Dari rumahnya di Dieng Alam Residence, Sukun, Kota Malang, Taufik membuat robot berukuran 0,5 meter hingga ukuran jumbo setinggi dua meter. Harga yang dibanderol bervariasi mulai Rp 200 ribu hingga Rp 2 juta. Sedangkan untuk bentuk kendaraan ia menjual seharga Rp 25 ribu hingga Rp 500 ribu. Saat ini Taufik sedang menyiapkan hak paten untuk produk-produk buatannya.
Dinas Kebersihan dan Pertamanan mencatat dengan jumlah 881 ribu jiwa penduduk asli dan 300 ribu jiwa pendatang tiap hari Kota Malang menghasilkan 649,62 ton sampah. Dari jumlah tersebut baru 98,23 ton yang diolah menjadi barang-barang kerajinan.
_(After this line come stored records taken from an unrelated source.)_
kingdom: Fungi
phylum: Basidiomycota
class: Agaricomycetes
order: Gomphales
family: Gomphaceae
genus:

Inspirasi mengolah sampah juga datang dari sekelompok mahasiswa jurusan Teknik Lingkungan Universitas Brawijaya (UB). Gadis Maulina, Hardiansyah, Shidyyatul Azizah,
Dimas Yusuf Irawan, dan Lazuardi Kusumandaru mengaplikasikan metode mikrobial fuel cell pada air lindi (air sampah).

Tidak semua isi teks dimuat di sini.